Kate Brown is Fernand Braudel Fellow in the Department of History and Civilization at the EUI until January 2017. She lives in Washington, DC and is Professor of History at the University of Maryland. Brown is the award winning author of Plutopia: Nuclear Families in Atomic Cities and the Great Soviet and American Plutonium Disasters (Oxford 2013).
‘Archives lie, in their own way. People’s memory is as verifiable as their dreams. But place is an archive in and of itself and has yet another narrative to tell.’
Europe’s largest swamp is not a popular destination. Riddled with quicksand and generously irradiated by nearby Chernobyl, most people would happily forget the unforgiving Pripat marshes. Yet for Kate Brown this modernist wasteland, still reeling from the creative destruction of ‘progress’, is a rich historical landscape.
Brown studies places and people overlooked or erased by dominant historical narratives. Her recent book Dispatches from Dystopia: Histories of Places Not Yet Forgotten collates a series of her experiences in wastelands around the world. Similarly, Plutopia (2015) gives voice to workers at opposite ends of the Cold War axis, victims of both nuclear success and disaster.
Brown’s work has a distinct mission. ‘We don‘t like to look at the wreckage of our creative destruction,’ she says. ‘But I’m trying to inspire people to think about the past and present in more nuanced ways. I’m trying to empower them to do something’. The communities of the Pripat marshes have survived calamity after calamity. In their determined resilience, Brown sees not pitiable peasants but unlikely heroes: ‘guides to our future, as we figure out how to live with a radically altered climate and planet encased in toxins’.
Her approach is unavoidably political. Yet Brown is reluctant to describe herself as a radical. ‘More irascible than radical’, she laughs. Nonetheless, Brown has little patience for ‘texts which privilege educated classes and people in power who usurped the ability to speak’. She prefers to record the voices of those consigned to the margins. In this, the peasants of Pripat again offer an example. ‘They observe, they adapt and they communicate. It’s very egalitarian,’ Brown notes. ‘They taught me a great deal about upturning the hierarchy of academia’.
Indeed, Brown upturns academic convention by rejecting what she calls the ‘legitimising affect’ of the historical ‘we’. ‘We are taught to shy away from the first-person because it means we are not detached or objective’, she says. ‘Yet, we know, in this post-modern period, that we are not detached and objective. History is not an unalterable truth. I am there, and this is my take on it. So why lie?’. As such, Brown understands written documents, the Pripat peasants and her own self as equally unreliable sources. ‘Whatever you want to find in the archives you can find it and you can cite it,’ she affirms. ‘Whilst the management of a wool factory 100km from Chernobyl say ‘everything is fine’, the workers say ‘look, there’s only ten of us left. Everybody else has died’.’
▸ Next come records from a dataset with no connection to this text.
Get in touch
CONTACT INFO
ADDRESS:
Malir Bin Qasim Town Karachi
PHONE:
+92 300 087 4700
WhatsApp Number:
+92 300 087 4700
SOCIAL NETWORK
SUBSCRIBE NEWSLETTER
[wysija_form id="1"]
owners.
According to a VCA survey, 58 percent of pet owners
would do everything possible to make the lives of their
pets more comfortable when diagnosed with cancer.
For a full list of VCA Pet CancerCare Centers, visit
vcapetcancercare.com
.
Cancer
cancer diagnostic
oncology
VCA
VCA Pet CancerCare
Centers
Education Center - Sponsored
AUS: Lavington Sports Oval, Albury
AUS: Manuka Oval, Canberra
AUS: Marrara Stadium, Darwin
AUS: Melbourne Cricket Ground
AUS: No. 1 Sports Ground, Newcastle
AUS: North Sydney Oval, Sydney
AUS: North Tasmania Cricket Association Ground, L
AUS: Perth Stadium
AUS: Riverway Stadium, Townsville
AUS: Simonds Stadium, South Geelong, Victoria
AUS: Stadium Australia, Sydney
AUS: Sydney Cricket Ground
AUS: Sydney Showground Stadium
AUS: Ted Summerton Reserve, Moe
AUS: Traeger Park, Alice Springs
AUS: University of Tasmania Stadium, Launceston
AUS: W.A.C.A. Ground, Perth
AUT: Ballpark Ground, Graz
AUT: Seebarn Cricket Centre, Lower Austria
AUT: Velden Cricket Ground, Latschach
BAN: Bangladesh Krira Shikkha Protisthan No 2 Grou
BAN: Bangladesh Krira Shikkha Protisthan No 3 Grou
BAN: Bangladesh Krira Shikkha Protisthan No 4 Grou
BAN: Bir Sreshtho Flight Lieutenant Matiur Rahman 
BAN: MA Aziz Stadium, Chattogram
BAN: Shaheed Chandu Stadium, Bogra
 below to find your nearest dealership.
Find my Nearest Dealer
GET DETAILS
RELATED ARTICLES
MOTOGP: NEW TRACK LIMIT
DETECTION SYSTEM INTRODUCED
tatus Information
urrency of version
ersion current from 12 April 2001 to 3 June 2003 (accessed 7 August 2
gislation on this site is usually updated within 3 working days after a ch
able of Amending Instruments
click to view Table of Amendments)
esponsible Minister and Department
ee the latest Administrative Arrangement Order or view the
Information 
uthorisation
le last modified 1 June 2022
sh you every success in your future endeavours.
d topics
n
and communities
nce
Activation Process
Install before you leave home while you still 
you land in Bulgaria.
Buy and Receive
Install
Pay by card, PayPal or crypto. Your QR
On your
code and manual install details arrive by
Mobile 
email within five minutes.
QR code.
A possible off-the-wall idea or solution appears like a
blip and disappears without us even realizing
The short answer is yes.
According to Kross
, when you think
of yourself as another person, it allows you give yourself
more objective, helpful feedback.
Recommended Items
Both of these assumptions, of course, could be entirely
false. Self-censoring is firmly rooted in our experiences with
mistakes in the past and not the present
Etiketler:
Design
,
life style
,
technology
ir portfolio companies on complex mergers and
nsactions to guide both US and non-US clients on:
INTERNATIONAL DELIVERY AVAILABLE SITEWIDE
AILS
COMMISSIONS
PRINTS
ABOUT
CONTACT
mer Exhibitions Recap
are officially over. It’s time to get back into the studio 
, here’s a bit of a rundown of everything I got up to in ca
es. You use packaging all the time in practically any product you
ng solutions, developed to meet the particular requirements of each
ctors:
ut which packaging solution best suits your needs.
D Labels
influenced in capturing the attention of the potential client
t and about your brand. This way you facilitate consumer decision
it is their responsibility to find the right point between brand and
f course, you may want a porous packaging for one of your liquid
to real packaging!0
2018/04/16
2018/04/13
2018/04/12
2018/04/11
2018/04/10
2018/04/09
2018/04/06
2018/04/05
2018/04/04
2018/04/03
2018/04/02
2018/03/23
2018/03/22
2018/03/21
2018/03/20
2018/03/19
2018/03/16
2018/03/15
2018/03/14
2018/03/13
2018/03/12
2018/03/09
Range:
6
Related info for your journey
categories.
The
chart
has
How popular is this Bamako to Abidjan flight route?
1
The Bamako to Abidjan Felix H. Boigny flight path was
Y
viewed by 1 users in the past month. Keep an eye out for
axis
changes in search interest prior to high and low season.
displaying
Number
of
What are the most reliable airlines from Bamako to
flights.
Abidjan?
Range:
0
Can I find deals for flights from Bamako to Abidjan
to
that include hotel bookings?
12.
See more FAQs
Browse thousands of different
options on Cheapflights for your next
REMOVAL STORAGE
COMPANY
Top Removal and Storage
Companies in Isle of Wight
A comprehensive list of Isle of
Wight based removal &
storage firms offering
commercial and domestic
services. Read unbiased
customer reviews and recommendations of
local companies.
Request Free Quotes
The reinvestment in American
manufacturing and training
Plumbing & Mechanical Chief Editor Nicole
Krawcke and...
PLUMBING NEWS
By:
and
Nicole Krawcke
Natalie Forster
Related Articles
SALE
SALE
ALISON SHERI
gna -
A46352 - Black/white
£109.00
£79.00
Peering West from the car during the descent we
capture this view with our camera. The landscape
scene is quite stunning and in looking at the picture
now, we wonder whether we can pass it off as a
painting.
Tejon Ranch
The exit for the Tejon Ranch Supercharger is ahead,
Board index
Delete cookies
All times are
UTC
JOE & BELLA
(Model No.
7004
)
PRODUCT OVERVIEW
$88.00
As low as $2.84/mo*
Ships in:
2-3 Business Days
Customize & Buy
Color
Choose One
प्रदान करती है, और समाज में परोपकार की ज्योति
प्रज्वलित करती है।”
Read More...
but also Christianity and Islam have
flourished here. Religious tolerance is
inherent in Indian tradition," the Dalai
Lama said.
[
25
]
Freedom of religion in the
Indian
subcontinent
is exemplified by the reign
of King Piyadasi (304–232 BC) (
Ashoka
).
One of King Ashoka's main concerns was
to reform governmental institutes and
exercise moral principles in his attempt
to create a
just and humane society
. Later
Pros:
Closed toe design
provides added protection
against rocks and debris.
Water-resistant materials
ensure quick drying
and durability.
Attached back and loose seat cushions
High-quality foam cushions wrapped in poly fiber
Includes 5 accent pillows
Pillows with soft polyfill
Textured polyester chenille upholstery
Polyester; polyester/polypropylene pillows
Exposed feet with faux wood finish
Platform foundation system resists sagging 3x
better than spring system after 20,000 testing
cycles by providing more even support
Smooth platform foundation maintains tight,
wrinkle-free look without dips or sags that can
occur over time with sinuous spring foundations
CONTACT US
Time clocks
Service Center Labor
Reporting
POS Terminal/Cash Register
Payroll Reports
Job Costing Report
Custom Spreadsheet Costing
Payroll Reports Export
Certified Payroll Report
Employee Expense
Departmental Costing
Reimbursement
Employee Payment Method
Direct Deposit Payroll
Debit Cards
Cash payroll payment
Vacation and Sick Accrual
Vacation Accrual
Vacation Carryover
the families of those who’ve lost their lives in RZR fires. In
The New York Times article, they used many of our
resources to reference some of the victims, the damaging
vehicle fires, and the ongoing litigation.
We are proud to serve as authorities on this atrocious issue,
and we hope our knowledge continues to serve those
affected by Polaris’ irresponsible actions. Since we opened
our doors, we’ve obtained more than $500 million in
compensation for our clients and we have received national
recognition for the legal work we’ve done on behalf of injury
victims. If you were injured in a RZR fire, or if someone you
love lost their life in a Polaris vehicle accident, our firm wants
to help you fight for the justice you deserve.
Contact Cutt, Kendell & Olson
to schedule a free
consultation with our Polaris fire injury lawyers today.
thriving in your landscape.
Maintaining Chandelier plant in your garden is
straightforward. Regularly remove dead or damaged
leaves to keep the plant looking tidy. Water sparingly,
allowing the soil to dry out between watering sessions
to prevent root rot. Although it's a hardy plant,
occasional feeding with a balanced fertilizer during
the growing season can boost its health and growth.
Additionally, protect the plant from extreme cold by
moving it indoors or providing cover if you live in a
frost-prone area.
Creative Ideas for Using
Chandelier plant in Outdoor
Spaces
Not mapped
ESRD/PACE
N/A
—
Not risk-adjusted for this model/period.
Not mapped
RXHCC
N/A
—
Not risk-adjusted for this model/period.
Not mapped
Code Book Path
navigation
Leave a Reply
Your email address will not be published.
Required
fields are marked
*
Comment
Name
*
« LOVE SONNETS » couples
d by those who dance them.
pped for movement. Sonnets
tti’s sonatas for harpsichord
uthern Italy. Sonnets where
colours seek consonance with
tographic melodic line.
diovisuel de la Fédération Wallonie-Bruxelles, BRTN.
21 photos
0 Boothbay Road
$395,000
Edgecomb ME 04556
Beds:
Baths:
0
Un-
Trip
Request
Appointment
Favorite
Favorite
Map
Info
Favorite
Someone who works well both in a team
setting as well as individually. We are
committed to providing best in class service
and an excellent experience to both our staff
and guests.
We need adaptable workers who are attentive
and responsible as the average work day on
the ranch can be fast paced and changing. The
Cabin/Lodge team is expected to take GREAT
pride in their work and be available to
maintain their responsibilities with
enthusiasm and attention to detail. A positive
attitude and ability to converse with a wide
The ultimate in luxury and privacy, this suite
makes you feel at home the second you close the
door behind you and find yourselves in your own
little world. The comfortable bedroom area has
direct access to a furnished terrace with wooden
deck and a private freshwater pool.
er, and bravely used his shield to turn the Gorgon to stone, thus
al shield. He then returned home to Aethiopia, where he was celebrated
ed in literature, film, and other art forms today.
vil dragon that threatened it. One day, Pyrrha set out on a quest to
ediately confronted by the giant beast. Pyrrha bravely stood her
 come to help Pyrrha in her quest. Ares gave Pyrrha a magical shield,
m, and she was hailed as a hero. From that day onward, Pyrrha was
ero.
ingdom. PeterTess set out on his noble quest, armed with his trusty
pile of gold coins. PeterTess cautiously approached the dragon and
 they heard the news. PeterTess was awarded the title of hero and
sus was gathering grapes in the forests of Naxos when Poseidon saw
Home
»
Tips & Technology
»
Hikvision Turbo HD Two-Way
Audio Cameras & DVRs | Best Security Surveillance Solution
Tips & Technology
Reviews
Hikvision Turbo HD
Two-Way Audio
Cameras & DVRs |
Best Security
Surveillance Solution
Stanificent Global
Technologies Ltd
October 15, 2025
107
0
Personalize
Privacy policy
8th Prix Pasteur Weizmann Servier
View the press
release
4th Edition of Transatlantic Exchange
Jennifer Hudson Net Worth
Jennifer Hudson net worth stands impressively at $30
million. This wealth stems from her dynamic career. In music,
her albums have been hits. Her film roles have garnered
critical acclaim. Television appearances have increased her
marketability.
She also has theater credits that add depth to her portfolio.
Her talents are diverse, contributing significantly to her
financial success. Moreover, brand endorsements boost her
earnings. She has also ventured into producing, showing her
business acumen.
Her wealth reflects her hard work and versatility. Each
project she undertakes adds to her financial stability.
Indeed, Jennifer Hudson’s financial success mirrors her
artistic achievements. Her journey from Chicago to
History is constantly rewritten and renewed, according to the events chosen to be remembered by the voices loud enough to be heard. Cross-checking documents, memory and place can reveal that which was dead is alive and what was ‘progress’ is destruction. By striving to ‘give people a voice, who haven’t had a voice’ Brown offers a different understanding our past. And a reminder, for the future, of the cost of ‘progress’.